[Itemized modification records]
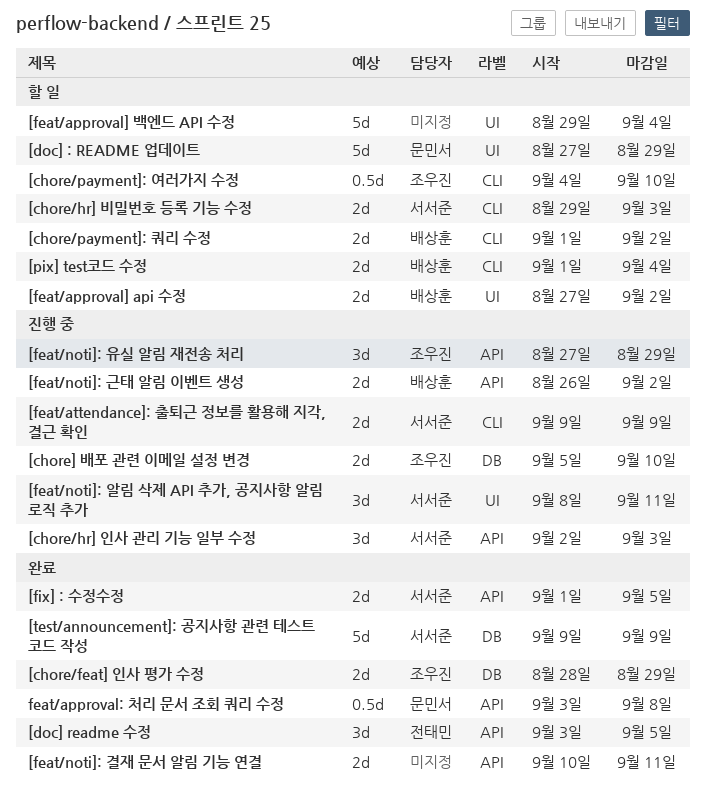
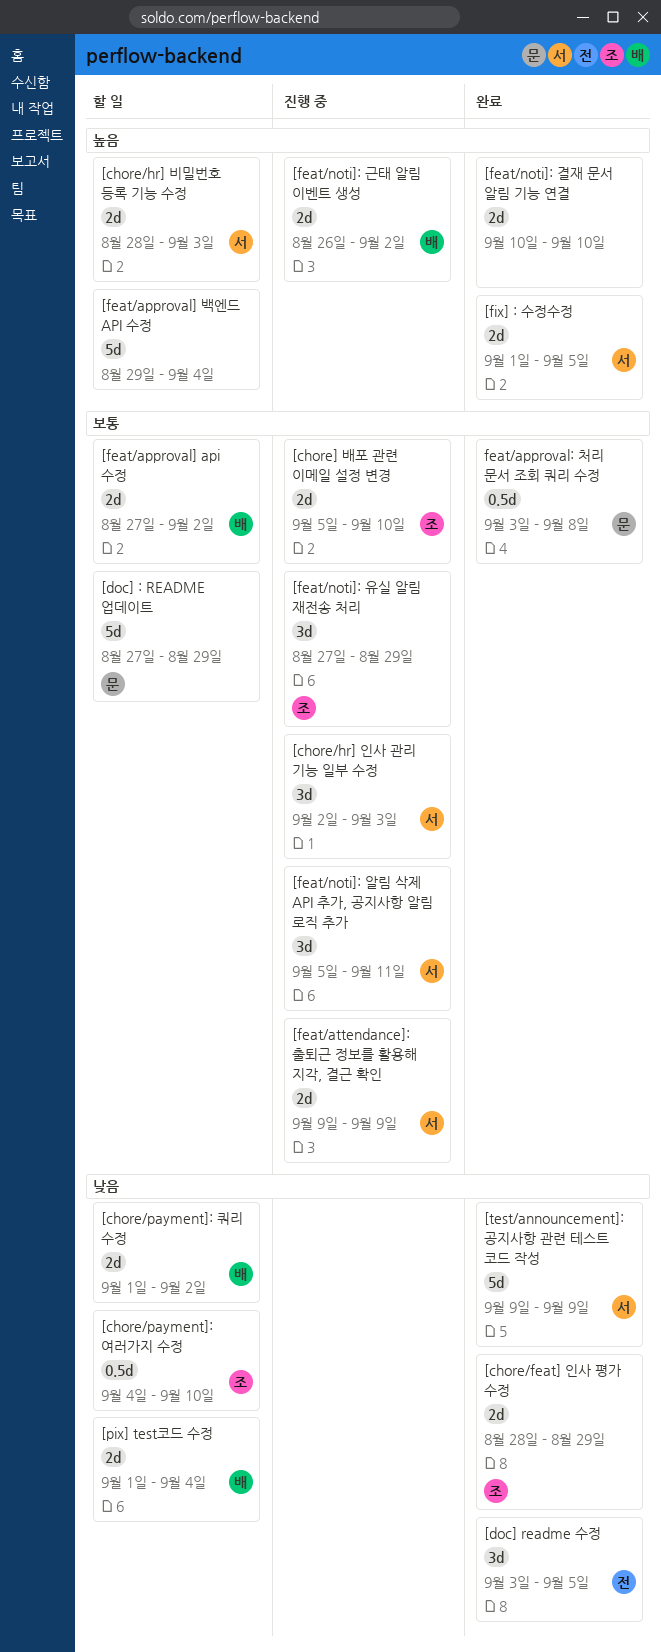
[chore/hr] 비밀번호 등록 기능 수정, start: Aug 29 -> Aug 28
[feat/noti]: 결재 문서 알림 기능 연결, due: Sep 11 -> Sep 10
[feat/noti]: 알림 삭제 API 추가, 공지사항 알림 로직 추가, start: Sep 8 -> Sep 5

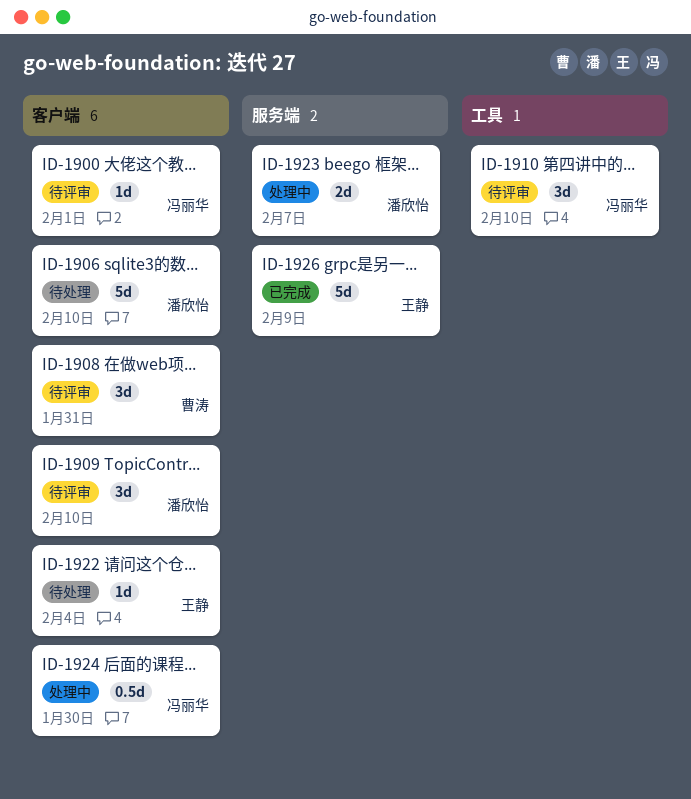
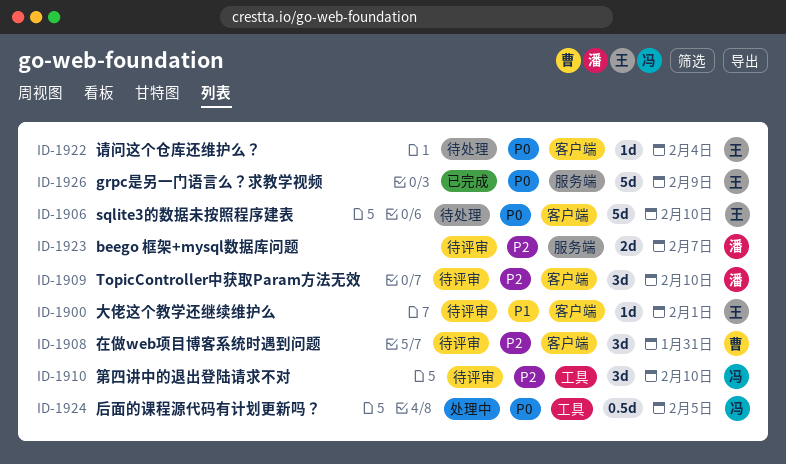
ID-1900, owner: 冯丽华 -> 王静
ID-1906, owner: 潘欣怡 -> 王静
ID-1923, status: 处理中 -> 待评审
ID-1924, label: 客户端 -> 工具
ID-1924, due: Jan 30 -> Feb 5

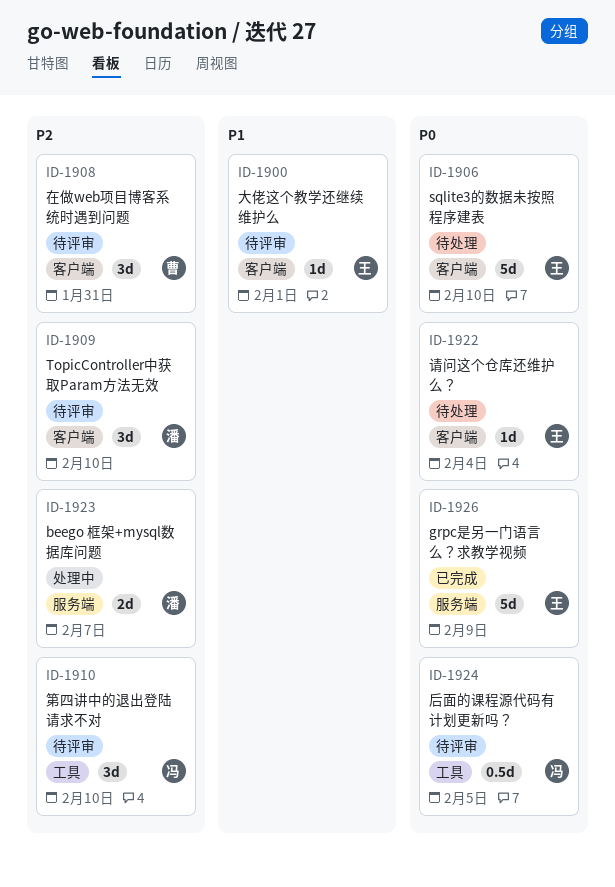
ID-1923, status: 待评审 -> 处理中
ID-1924, status: 处理中 -> 待评审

**Problem requirements:** Repeat all entries exactly. Skip the pictures.

**Task output:**
[chore/hr] 비밀번호 등록 기능 수정, start: Aug 29 -> Aug 28
[feat/noti]: 결재 문서 알림 기능 연결, due: Sep 11 -> Sep 10
[feat/noti]: 알림 삭제 API 추가, 공지사항 알림 로직 추가, start: Sep 8 -> Sep 5

ID-1900, owner: 冯丽华 -> 王静
ID-1906, owner: 潘欣怡 -> 王静
ID-1923, status: 处理中 -> 待评审
ID-1924, label: 客户端 -> 工具
ID-1924, due: Jan 30 -> Feb 5

ID-1923, status: 待评审 -> 处理中
ID-1924, status: 处理中 -> 待评审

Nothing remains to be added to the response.